Цветные ветра (Иванов) - страница 31

Настасья Максимовна вздохнула.

— Лесной бог легкой. Сосной пахнет, пчелу любит.

— А я пчелу не люблю, пустая птица, хуже мужика.

— Пчела медушко дает.

— И мужик медушко дает. Я вот меду не давал. Сыны вон выдумали с меня взять. Меду всем хочется… И бог-то будто мед, а мне какого бога надо? Не знаю. Медового не надо. Я одних людей видал, они в дырку молились. Провертит в стенку дырку и шепчет туда. Доволен. А остяк вон своего бога порет.

Настасья Максимовна придвинулась теснее, положила голову на грудь. Глаза у ней мягкие, зеленовато-желтые, дремотные.

— Коли не даст медведя — порет, а даст — по губам салом мажет!… Отец-то у меня сердитый был, пил нещадно, а меня восемнадцати лет взял да и женил. А жизнь-то я в сорок почти разбирать стал.

Шло от Настасьи Максимовны тепло. И оседало оно в ногах, уходить ему не хотелось. Тонко пахла колода долголетними сенами. Дерево было древнее, звонкое, как молитва.

— Разбирал-разбирал, до сего дня не разобрался. Ране-то до войны этой шли селами странники. Рассказывали чудеса все… Пошел. Такая же земля, народ такой же везде злой. Прошел я пешком до Катиринбурга почти, может, три тысячи верст, плюнул и вернулся. И забыл всех… не понравилось, забыл. Будто и не был нигде… А народ все ищет, ишь как ко мне хлынули, думали — нашел. Сначала-то убогие, завсегда они сначала. А потом пришли и здоровые. А у меня, милена, ничево на душе-то нету. Тундра. Ты вот как горносталь… Спишь, что ли?…
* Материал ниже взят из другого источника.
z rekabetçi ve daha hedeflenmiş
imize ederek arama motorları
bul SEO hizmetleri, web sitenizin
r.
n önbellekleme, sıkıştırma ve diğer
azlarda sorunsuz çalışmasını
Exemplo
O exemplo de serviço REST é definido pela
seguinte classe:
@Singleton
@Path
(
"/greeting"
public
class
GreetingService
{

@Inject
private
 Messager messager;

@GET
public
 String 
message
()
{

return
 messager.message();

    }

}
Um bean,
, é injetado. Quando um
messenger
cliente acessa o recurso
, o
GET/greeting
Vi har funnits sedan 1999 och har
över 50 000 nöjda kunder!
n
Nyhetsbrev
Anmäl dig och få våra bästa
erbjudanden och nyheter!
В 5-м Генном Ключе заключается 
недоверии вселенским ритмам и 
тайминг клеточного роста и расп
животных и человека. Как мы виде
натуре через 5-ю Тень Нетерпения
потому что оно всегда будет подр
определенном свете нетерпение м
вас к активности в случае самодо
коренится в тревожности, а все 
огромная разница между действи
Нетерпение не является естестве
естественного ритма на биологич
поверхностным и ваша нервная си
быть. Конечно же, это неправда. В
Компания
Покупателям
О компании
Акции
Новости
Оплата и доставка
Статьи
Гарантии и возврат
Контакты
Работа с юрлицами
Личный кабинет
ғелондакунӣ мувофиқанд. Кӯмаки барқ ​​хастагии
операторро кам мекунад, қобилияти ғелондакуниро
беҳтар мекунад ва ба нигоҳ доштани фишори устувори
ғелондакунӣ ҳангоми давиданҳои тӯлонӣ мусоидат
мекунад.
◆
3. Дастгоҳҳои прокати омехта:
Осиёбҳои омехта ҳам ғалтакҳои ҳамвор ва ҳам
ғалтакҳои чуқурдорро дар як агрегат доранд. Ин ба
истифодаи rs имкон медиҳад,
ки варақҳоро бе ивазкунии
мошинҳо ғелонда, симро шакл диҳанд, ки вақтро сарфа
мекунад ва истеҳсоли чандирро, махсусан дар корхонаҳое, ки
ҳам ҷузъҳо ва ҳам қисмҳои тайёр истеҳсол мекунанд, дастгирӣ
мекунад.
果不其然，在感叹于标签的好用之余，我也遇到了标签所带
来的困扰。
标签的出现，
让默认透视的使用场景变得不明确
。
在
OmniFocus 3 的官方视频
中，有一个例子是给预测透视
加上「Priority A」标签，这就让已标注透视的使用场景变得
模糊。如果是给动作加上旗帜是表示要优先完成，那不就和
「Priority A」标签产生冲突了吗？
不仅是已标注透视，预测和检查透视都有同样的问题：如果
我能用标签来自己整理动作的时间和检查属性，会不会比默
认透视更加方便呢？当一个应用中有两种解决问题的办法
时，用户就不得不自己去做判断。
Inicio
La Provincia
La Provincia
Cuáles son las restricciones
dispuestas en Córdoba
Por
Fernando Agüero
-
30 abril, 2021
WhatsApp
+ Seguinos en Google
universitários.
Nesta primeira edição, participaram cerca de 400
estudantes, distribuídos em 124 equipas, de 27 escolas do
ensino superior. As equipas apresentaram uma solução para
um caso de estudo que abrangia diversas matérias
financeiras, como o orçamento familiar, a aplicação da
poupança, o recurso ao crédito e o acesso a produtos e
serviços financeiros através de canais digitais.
Сонно раскрыла глаза Настасья Максимовна, сонно проговорила:

— Я-то?… Нет… Я так…

И опять закрыла.

Подошла корова. Шумно вздохнула круглыми, как куриное яйцо, ноздрями. Сунулась холодным носом d ладонь и вдруг стала облизывать шершавым, теплым языком солоноватую его руку.

XX

Той же ночью покинул Калистрат Ефимыч Талицу. Прохлада дремала на дороге. Фыркал конь.
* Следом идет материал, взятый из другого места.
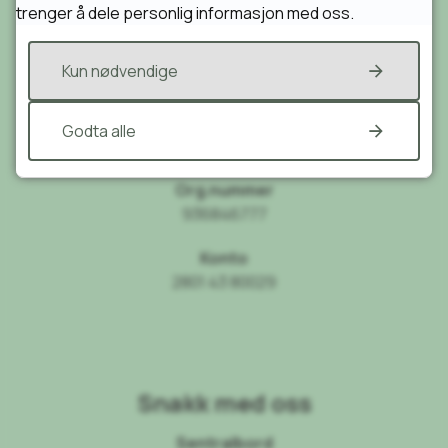
trenger å dele personlig informasjon med oss.
Send sikker post til oss
eDialog
Kun nødvendige
E-post
post@vennesla.kommune.no
Godta alle
faktura@vennesla.kommune.no
Org.nummer
936846777
Konto
2801 43 80029
Snakk med oss
Sentralbord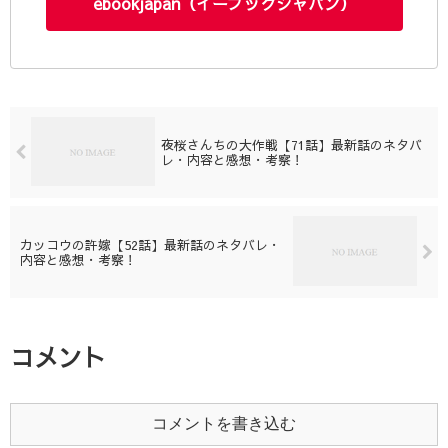
ebookjapan（イーブックジャパン）
夜桜さんちの大作戦【71話】最新話のネタバ
レ・内容と感想・考察！
カッコウの許嫁【52話】最新話のネタバレ・
内容と感想・考察！
コメント
コメントを書き込む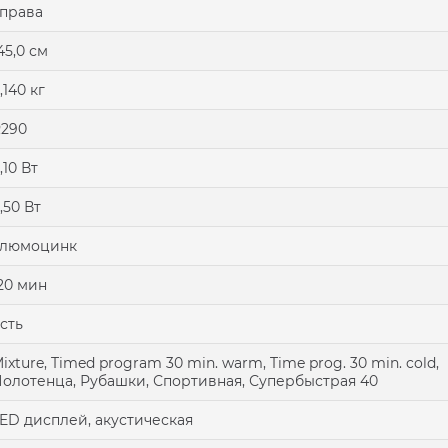
права
45,0 см
,140 кг
290
,10 Вт
,50 Вт
алюмоцинк
20 мин
сть
ixture, Timed program 30 min. warm, Time prog. 30 min. cold,
олотенца, Рубашки, Спортивная, Супербыстрая 40
ED дисплей, акустическая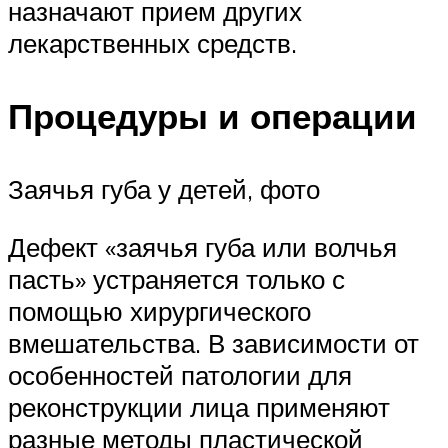
назначают прием других
лекарственных средств.
Процедуры и операции
Заячья губа у детей, фото
Дефект «заячья губа или волчья
пасть» устраняется только с
помощью хирургического
вмешательства. В зависимости от
особенностей патологии для
реконструкции лица применяют
разные методы пластической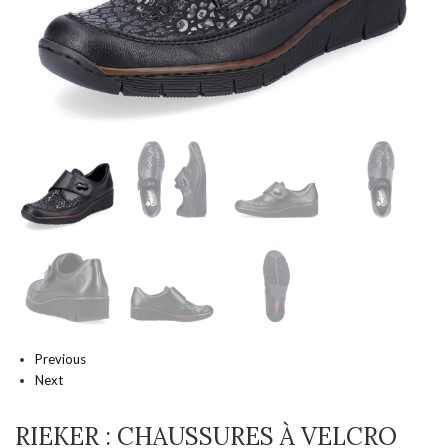
Previous
Next
RIEKER : CHAUSSURES À VELCRO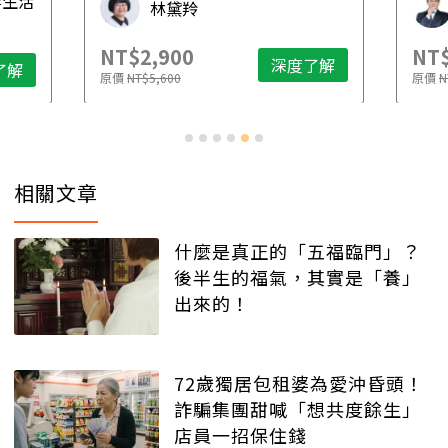
毒生活
林黛羚
NT$2,900
NT$
深度了解
了解
原價
NT$5,600
原價
N
相關文章
什麼是真正的「五福臨門」？
後半生的福氣，其實是「養」
出來的！
72歲獨居包租婆為愛沖昏頭！
詐騙集團甜喊「想共度餘生」
店員一招保住錢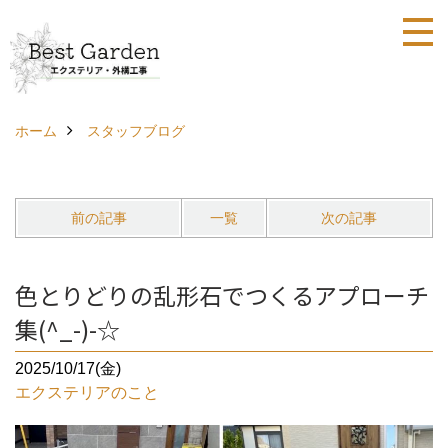
ホーム
スタッフブログ
前の記事
一覧
次の記事
色とりどりの乱形石でつくるアプローチ
集(^_-)-☆
2025/10/17(金)
エクステリアのこと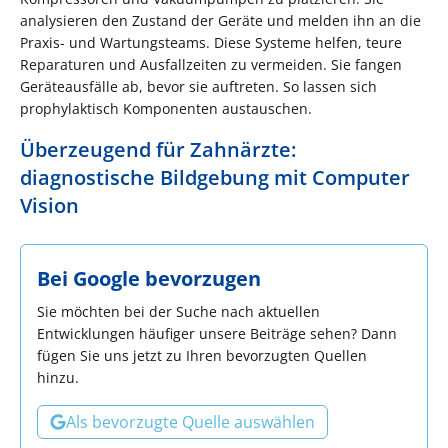
analysieren den Zustand der Geräte und melden ihn an die
Praxis- und Wartungsteams. Diese Systeme helfen, teure
Reparaturen und Ausfallzeiten zu vermeiden. Sie fangen
Geräteausfälle ab, bevor sie auftreten. So lassen sich
prophylaktisch Komponenten austauschen.
Überzeugend für Zahnärzte:
diagnostische Bildgebung mit Computer
Vision
Bei Google bevorzugen
Sie möchten bei der Suche nach aktuellen
Entwicklungen häufiger unsere Beiträge sehen? Dann
fügen Sie uns jetzt zu Ihren bevorzugten Quellen
hinzu.
Als bevorzugte Quelle auswählen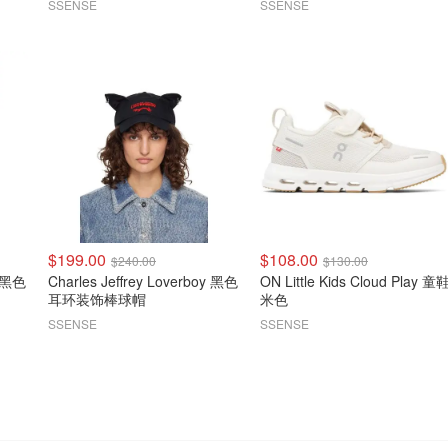
SSENSE
SSENSE
$199.00
$108.00
$240.00
$130.00
y 黑色
Charles Jeffrey Loverboy 黑色
ON Little Kids Cloud Play 童鞋
耳环装饰棒球帽
米色
SSENSE
SSENSE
Плыли вдали серебристо-фиолетовые горы. Ревели в белках медведи или ревели водопады — непонятно.

Всхлипывала Настасья Максимовна. Говорила вздрагивающим прохладным голосом:

— Ничево там нету, а оставлять жалко. Охаяли, наизголялись, а слеза так и течет, так и течет, Листратушка…
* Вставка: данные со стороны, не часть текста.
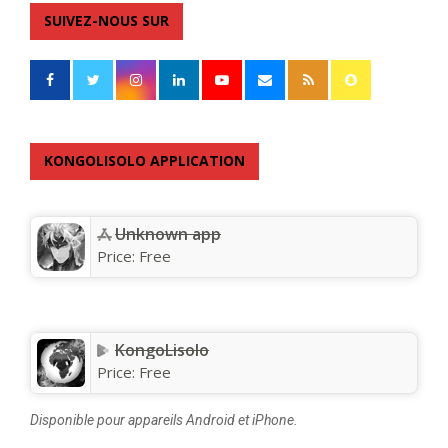
SUIVEZ-NOUS SUR
KONGOLISOLO APPLICATION
Unknown app
Price:
Free
KongoLisolo
Price:
Free
Disponible pour appareils Android et iPhone.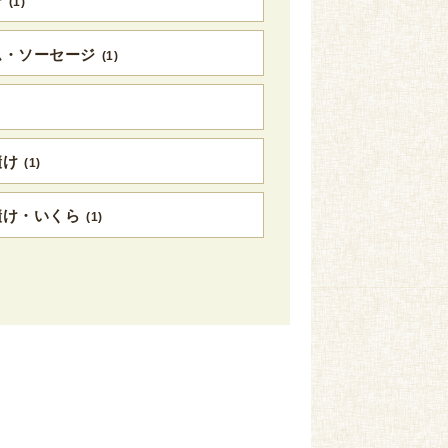
テ
(1)
ム・ソーセージ
(1)
漬け
(1)
漬け・いくら
(1)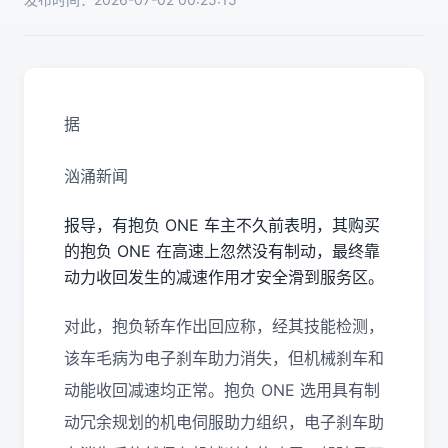
据
汹涌新闻
报导，有抱负 ONE 车主不久前表明，其购买
的抱负 ONE 在高速上忽然没有制动，最终靠
动力收回发生的减速作用才安全滑到服务区。
对此，抱负轿车作出回应称，经其技能检测，
该车毛病为电子刹车助力消失，但机械刹车和
动能收回减速均正常。抱负 ONE 选用具有制
动冗余规划的机电伺服助力组织，电子刹车助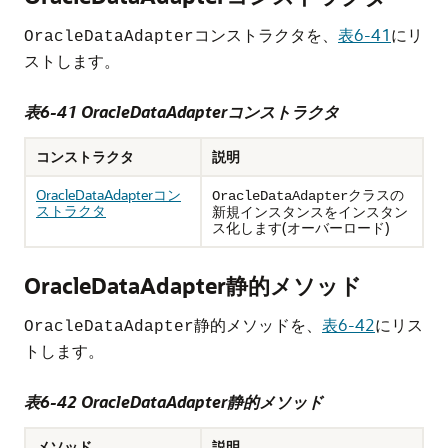
コンストラクタを、
表6-41
にリ
OracleDataAdapter
ストします。
表6-41 OracleDataAdapterコンストラクタ
コンストラクタ
説明
OracleDataAdapterコン
クラスの
OracleDataAdapter
ストラクタ
新規インスタンスをインスタン
ス化します(オーバーロード)
OracleDataAdapter静的メソッド
静的メソッドを、
表6-42
にリス
OracleDataAdapter
トします。
表6-42 OracleDataAdapter静的メソッド
メソッド
説明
Нырнула лошадь, а потом колеса под увал — повторила эти слова Настасья Максимовна. И гак в каждом логу повторяла.

Устало погрохатывала телега. Молчал Калистрат Ефимыч. Фиолетовая полутемень извивалась по плечам, шипишником пахло с логов — тоскливо и неприветливо.

Подходили лога за логами. Травы в логах мягкие, как соболиный мех. Дорогу под колеса подбрасывает, как шкуры, — задремала Настасья Максимовна.

Снились ей медведи, поп Сидор и птичий гогот.